§ **To-do item**: From the first line to the last, print the material exactly, skipping the pictures.

========================================

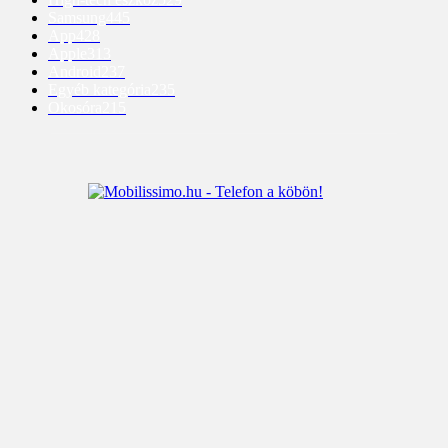
Samsung
445
App
428
Apple
313
Android
237
Egyéb kategória
235
Okosóra
215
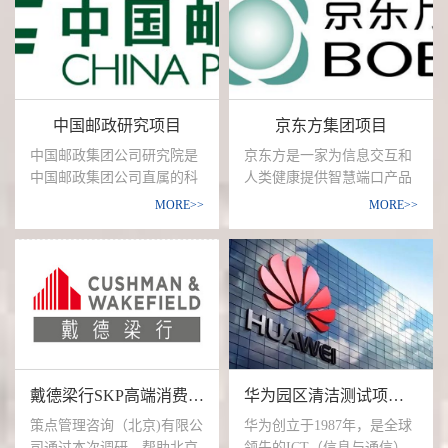
汽马自达车主、竞品品牌车
主对现有车型及4S 店的满意
情况及建议，以及品牌的信
赖度/关注度/推荐度等；通
过定量电话调查，了解消费
中国邮政研究项目
京东方集团项目
者售后对软硬件的满意度情
况，了解车主的品牌黏合
中国邮政集团公司研究院是
京东方是一家为信息交互和
度，挖掘车主的基本需求及
中国邮政集团公司直属的科
人类健康提供智慧端口产品
潜在需求；通过定性经销商
技型企业，是中国邮政集团
和专业服务的物联网公司 。
MORE>>
MORE>>
访谈，了解一汽马自达及竞
的智库，着力于推动邮政集
京东方的核心事业包括端口
品品牌的品牌传达方式、差
团的改革发展。随着大数
器件、智慧物联、智慧医
异化服务举措、车主粘性举
据、人工智能等前沿科技的
工。端口器件产品广泛应用
措、灵活定制服务等具体情
深度应用和互联网的迅猛发
于手机、平板电脑、笔记本
况。
展，邮政集团也积极进行数
电脑、显示器、电视、车
字化建设。通过大数据分析
载、可穿戴设备等领域；智
与微观调研研究结合的方
慧物联为新零售、交通、金
式，希望分析邮政营业网点
融、教育、艺术、医疗等领
戴德梁行SKP高端消费者需求研究项目
华为园区清洁测试项目（神秘客现场调研）
现有资源现状，了解邮政网
域，搭建物联网平台，提供
点服务半径内消费者的消费
“硬件产品+软件平台+场景
策点管理咨询（北京)有限公
华为创立于1987年，是全球
习惯，并挖掘潜在消费需
应用”整体解决方案；在智慧
司通过本次调研，帮助北京
领先的ICT（信息与通信）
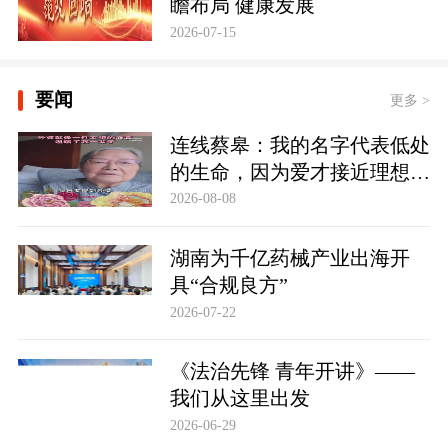
瞻布局 健康发展
2026-07-15
要闻
更多 >
连线蔡皋：我的名字代表低处
的生命，因为爱才接近理想的
高地
2026-08-08
湖南为千亿药械产业出海开
具“合规良方”
2026-07-22
《法治先锋 青年开讲》——
我们从这里出发
2026-06-29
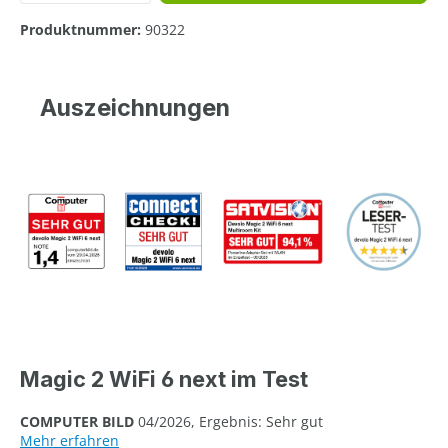
Produktnummer:
90322
Auszeichnungen
Magic 2 WiFi 6 next im Test
COMPUTER BILD
04/2026, Ergebnis: Sehr gut
Mehr erfahren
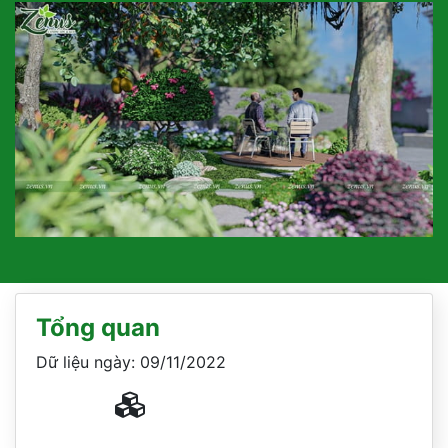
Tổng quan
Dữ liệu ngày: 09/11/2022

========================================

§ **Problem solution**:
Samsung
445
App
428
Apple
313
Android
237
Egyéb kategória
235
Okosóra
215
汽马自达车主、竞品品牌车
主对现有车型及4S 店的满意
情况及建议，以及品牌的信
赖度/关注度/推荐度等；通
过定量电话调查，了解消费
中国邮政研究项目
京东方集团项目
者售后对软硬件的满意度情
况，了解车主的品牌黏合
中国邮政集团公司研究院是
京东方是一家为信息交互和
度，挖掘车主的基本需求及
中国邮政集团公司直属的科
人类健康提供智慧端口产品
潜在需求；通过定性经销商
技型企业，是中国邮政集团
和专业服务的物联网公司 。
MORE>>
MORE>>
访谈，了解一汽马自达及竞
的智库，着力于推动邮政集
京东方的核心事业包括端口
品品牌的品牌传达方式、差
团的改革发展。随着大数
器件、智慧物联、智慧医
异化服务举措、车主粘性举
据、人工智能等前沿科技的
工。端口器件产品广泛应用
措、灵活定制服务等具体情
深度应用和互联网的迅猛发
于手机、平板电脑、笔记本
况。
展，邮政集团也积极进行数
电脑、显示器、电视、车
字化建设。通过大数据分析
载、可穿戴设备等领域；智
与微观调研研究结合的方
慧物联为新零售、交通、金
式，希望分析邮政营业网点
融、教育、艺术、医疗等领
戴德梁行SKP高端消费者需求研究项目
华为园区清洁测试项目（神秘客现场调研）
现有资源现状，了解邮政网
域，搭建物联网平台，提供
点服务半径内消费者的消费
“硬件产品+软件平台+场景
策点管理咨询（北京)有限公
华为创立于1987年，是全球
习惯，并挖掘潜在消费需
应用”整体解决方案；在智慧
司通过本次调研，帮助北京
领先的ICT（信息与通信）
瞻布局 健康发展
2026-07-15
要闻
更多 >
连线蔡皋：我的名字代表低处
的生命，因为爱才接近理想的
高地
2026-08-08
湖南为千亿药械产业出海开
具“合规良方”
2026-07-22
《法治先锋 青年开讲》——
我们从这里出发
2026-06-29
Produktnummer:
90322
Auszeichnungen
Magic 2 WiFi 6 next im Test
COMPUTER BILD
04/2026, Ergebnis: Sehr gut
Mehr erfahren
Tổng quan
Dữ liệu ngày: 09/11/2022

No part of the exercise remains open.